NVIDIA's TensorRT-LLM framework supports speculative decoding with both internal and external draft models [11]. NVIDIA has demonstrated 3.6x throughput improvements on H200 GPUs. The framework integrates speculative decoding with other optimization techniques such as quantization and in-flight batching. NVIDIA's Model Optimizer library provides tools for training and optimizing draft models specifically for use with TensorRT-LLM.
SGLang, a high-performance serving framework developed at UC Berkeley, supports speculative decoding as part of its runtime [12]. SGLang has shown competitive performance, particularly at moderate concurrency levels. The framework also supports SpecForge, a tool for efficiently training draft models tailored to specific target models and workloads.
| Framework | Speculative Methods Supported | Notable Features |
|---|---|---|
| vLLM | Draft model, EAGLE, P-EAGLE, Medusa | Automatic KV cache management, broad hardware support |
| TensorRT-LLM | Draft model (internal/external), EAGLE | Tight NVIDIA GPU optimization, in-flight batching integration |
| SGLang | Draft model, EAGLE, SpecForge | High concurrency performance, draft model training tools |
Speculative decoding has moved beyond research into large-scale production use. Google disclosed in December 2024 that speculative decoding powers AI Overviews in Google Search, reducing latency for billions of queries while maintaining the same quality of responses [1]. This deployment validated the technique's robustness at extreme scale.
Cloud AI platforms including AWS, Google Cloud, and Azure offer speculative decoding as a configurable option in their managed LLM inference endpoints. The technique has become a standard component of the modern LLM serving stack alongside continuous batching, KV cache optimization, and model quantization.

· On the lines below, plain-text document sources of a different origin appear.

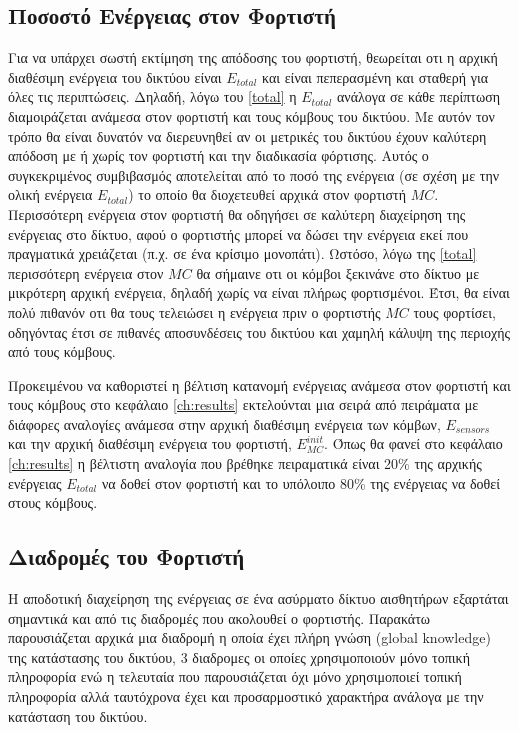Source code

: \subsection{Ποσοστό Ενέργειας στον Φορτιστή}
Για να υπάρχει σωστή εκτίμηση της απόδοσης του φορτιστή, θεωρείται οτι η αρχική διαθέσιμη ενέργεια του δικτύου είναι $E_{total}$ και είναι πεπερασμένη και σταθερή
για όλες τις περιπτώσεις. Δηλαδή, λόγω του \ref{total} η $E_{total}$ ανάλογα σε κάθε περίπτωση διαμοιράζεται ανάμεσα στον φορτιστή και τους κόμβους του δικτύου. Με
αυτόν τον τρόπο θα είναι δυνατόν να διερευνηθεί αν οι μετρικές του δικτύου έχουν καλύτερη απόδοση με ή χωρίς τον φορτιστή και την διαδικασία φόρτισης. Αυτός ο
συγκεκριμένος συμβιβασμός αποτελείται από το ποσό της ενέργεια (σε σχέση με την ολική ενέργεια $E_{total}$) το οποίο θα διοχετευθεί αρχικά στον φορτιστή $MC$.
Περισσότερη ενέργεια στον φορτιστή θα οδηγήσει σε καλύτερη διαχείρηση της ενέργειας στο δίκτυο, αφού ο φορτιστής μπορεί να δώσει την ενέργεια εκεί που πραγματικά
χρειάζεται (π.χ. σε ένα κρίσιμο μονοπάτι). Ωστόσο, λόγω της \ref{total} περισσότερη ενέργεια στον $MC$ θα σήμαινε οτι οι κόμβοι ξεκινάνε στο δίκτυο με μικρότερη
αρχική ενέργεια, δηλαδή χωρίς να είναι πλήρως φορτισμένοι. Έτσι, θα είναι πολύ πιθανόν οτι θα τους τελειώσει η ενέργεια πριν ο φορτιστής $MC$ τους φορτίσει,
οδηγόντας έτσι σε πιθανές αποσυνδέσεις του δικτύου και χαμηλή κάλυψη της περιοχής από τους κόμβους.

Προκειμένου να καθοριστεί η βέλτιση κατανομή ενέργειας ανάμεσα
στον φορτιστή και τους κόμβους στο κεφάλαιο \ref{ch:results} εκτελούνται μια σειρά από πειράματα με διάφορες αναλογίες ανάμεσα στην αρχική διαθέσιμη ενέργεια των
κόμβων, $E_{sensors}$ και την αρχική διαθέσιμη ενέργεια του φορτιστή, $E^{init}_{MC}$. Όπως θα φανεί στο κεφάλαιο \ref{ch:results} η βέλτιστη αναλογία που
βρέθηκε πειραματικά είναι 20\% της αρχικής ενέργειας $E_{total}$ να δοθεί στον φορτιστή και το υπόλοιπο 80\% της ενέργειας να δοθεί στους κόμβους.

\subsection{Διαδρομές του Φορτιστή}
Η αποδοτική διαχείρηση της ενέργειας σε ένα ασύρματο δίκτυο αισθητήρων εξαρτάται σημαντικά και από τις διαδρομές που ακολουθεί ο φορτιστής. Παρακάτω παρουσιάζεται
αρχικά μια διαδρομή η οποία έχει πλήρη γνώση (global knowledge) της κατάστασης του δικτύου, 3 διαδρομες οι οποίες χρησιμοποιούν μόνο τοπική πληροφορία ενώ η
τελευταία που παρουσιάζεται όχι μόνο χρησιμοποιεί τοπική πληροφορία αλλά ταυτόχρονα έχει και προσαρμοστικό χαρακτήρα ανάλογα με την κατάσταση του δικτύου.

As of early 2026, speculative decoding continues to evolve along several fronts.
Adaptive and online methods. Online Speculative Decoding (OSD), introduced in a 2025 UC Berkeley dissertation, continuously adapts draft models to the evolving distribution of queries during serving via online knowledge distillation. This addresses the problem of static draft models becoming misaligned with shifting workloads over time.
System-level co-optimization. TurboSpec and similar systems treat speculative decoding as a control problem, using offline profiling and online feedback to dynamically adjust parameters such as K and the draft tree structure at runtime. This closed-loop approach robustly optimizes performance across diverse and changing workloads.
Rethinking draft model design. Recent large-scale benchmarks have revealed that a draft model's language modeling accuracy does not correlate strongly with its speculative decoding throughput. Draft model latency is a far stronger determinant of end-to-end performance, suggesting that very small, fast models may outperform larger, more accurate draft models in practice.
Hardware co-design. As speculative decoding becomes a standard inference technique, hardware designers are beginning to consider its requirements. The technique's need for efficient parallel verification and fast draft generation may influence future GPU and accelerator architectures.
Speculative Speculative Decoding. Published at ICLR 2026, this work explores applying speculative execution principles recursively, speculatively generating the drafts themselves to further reduce latency [13].